Geraldine Werhahn grew up in Switzerland, where she studied to be a Wildlife Biologist. It was during a “trekking” trip to Nepal that she found the species that would change her career path. After noticing that wolves were practically absent from the region, she started asking questions to locals. They revealed to her that if she wanted to find wolves, she had to go higher up the mountain. And so she did. Geraldine initiated the Himalayan Wolf Project in 2014, which aimed to uncover more about this elusive wolf. What Geraldine and her team found was a unique genetic background, adapted to life in high-altitudes, that would set the Himalayan wolf apart from all other known wolf subspecies. This discovery launched Geraldine to become a lead expert on the Himalayan wolf, and now part of the IUCN canid specialist group. She was also the first person to photograph a wild Yak in Nepal in over five decades. Her photo now features on the back of the Nepalese 5 Rupees bill. In 2016, Geraldine started her PhD thesis studying Himalayan Wolf Ecology and Phylogeny as a member of the WildCRU at the University of Oxford, UK.

Vision and Approach

Geraldine started The Himalayan Project out of her passion for wolves, and the knowledge that protecting large carnivores helps protect entire ecosystems. After discovering that the Himalayan wolf was very rare, partly due to persecution by humans, she took it upon herself to change that.
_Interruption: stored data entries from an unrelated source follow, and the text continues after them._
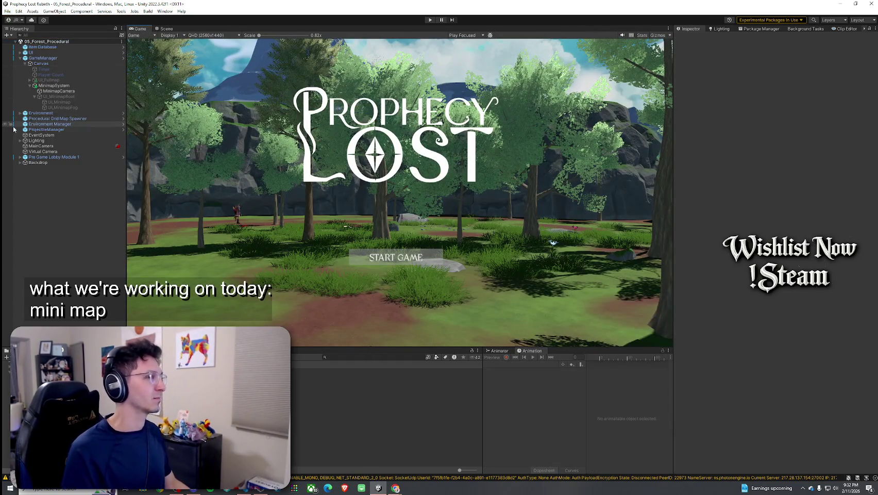
click(167, 28)
click(587, 36)
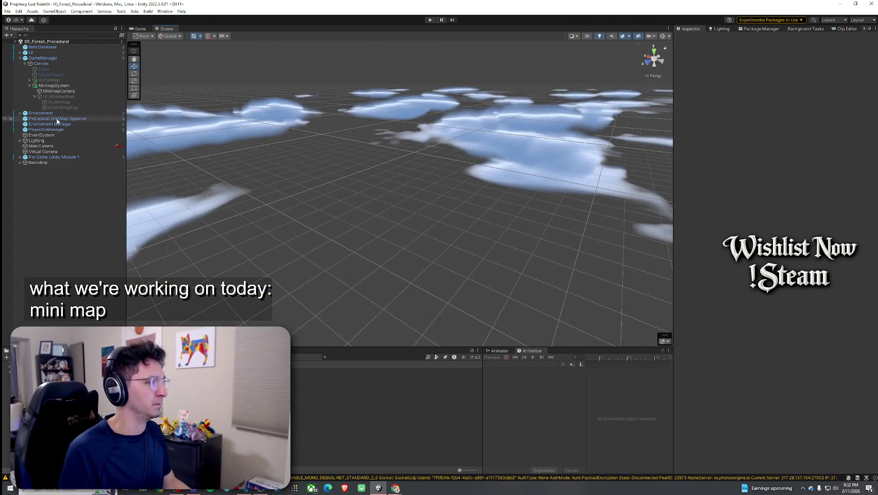
Frame the Pre Game Lobby Module 1 island from above, then reopen the Player prefab
double_click(61, 157)
drag(402, 216, 426, 243)
click(7, 11)
click(93, 3)
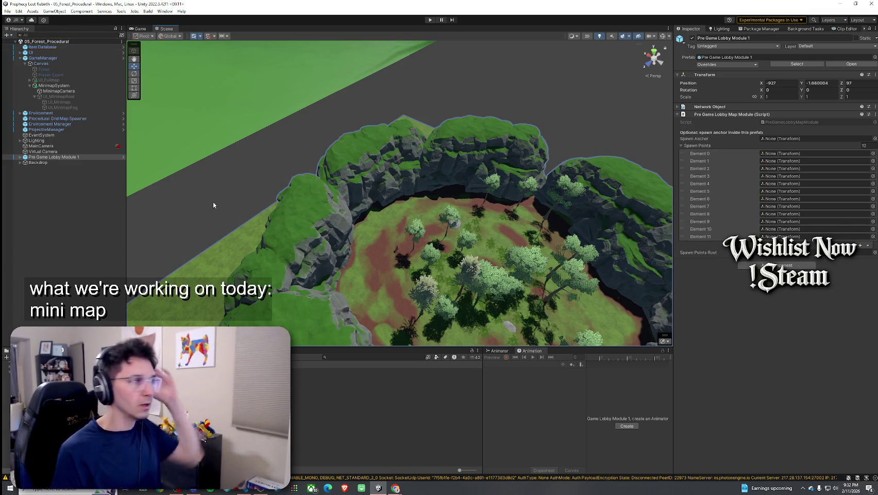
click(86, 182)
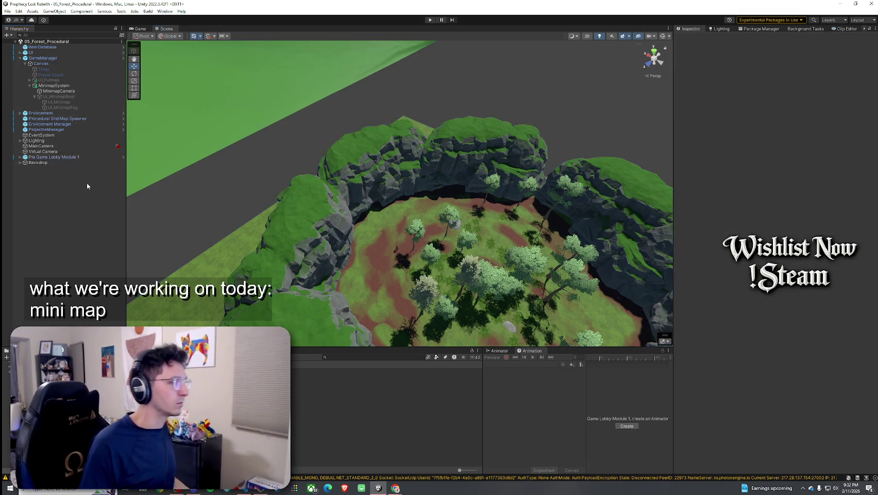
double_click(304, 371)
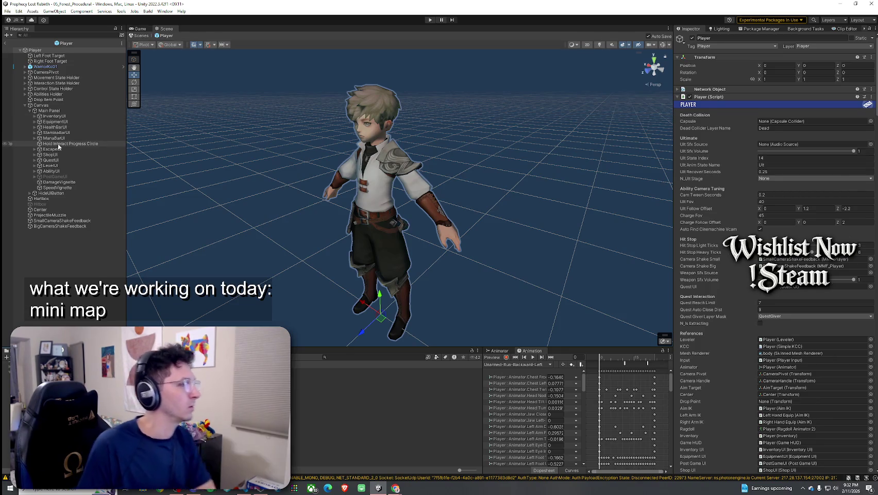
Search the Player prefab hierarchy for 'Icon', clear the search, and exit to the scene
click(60, 34)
Her research revealed that the Himalayan wolf was unique in its ability to live in high-altitudes due to a genetic adaptation to low oxygen concentrations in the atmosphere, unlike any other wolf subspecies. This discovery places the Himalayan wolf as its own species, which means its conservation status is also separate from the more abundant Gray wolf.  Her research is now informing the formal taxonomic classification and conservation of the Himalayan wolf, attributed by the IUCN (International Union for the Conservation of Nature). This means that, if the conservation status of the Himalayan wolf is raised to higher concern, the species enjoys more protection by international conservation legislation and policy. These findings are combined with working with local communities to develop conflict mitigation strategies that are considerate of local traditions and culture. For instance, Geraldine’s work includes the creation of education and awareness campaigns aimed at local peoples living in Himalayan wolf habitats. She hopes that this amazing species can bounce back and continue to make the Himalayan mountains and the Tibetan Plateau such special places on Earth with the help of local communities.

Impact of the Future For Nature Award

  • The Future For Nature Award helped Geraldine conduct surveys to local Buddhist communities in the high Himalayas, shedding light onto the human perspective of human-wolf coexistence in the Nepalese high-altitude habitats.
  • Geraldine used the Future For Nature Award funds to conduct an in-depth analysis of the Himalayan wolf dietary requirements. This is an essential step to understand how the decline of prey and abundance of livestock shape wolf-human coexistence in the region.
  • With the Future For Nature Award these insights are now being used to work, develop and implement wildlife conservation programs suitable for the entire Himalayan range.
"Geraldine’s courage and tenacity to work among remote rural pastoral communities on a patently unpopular predator in one of the world’s most inhospitable environments is admirable."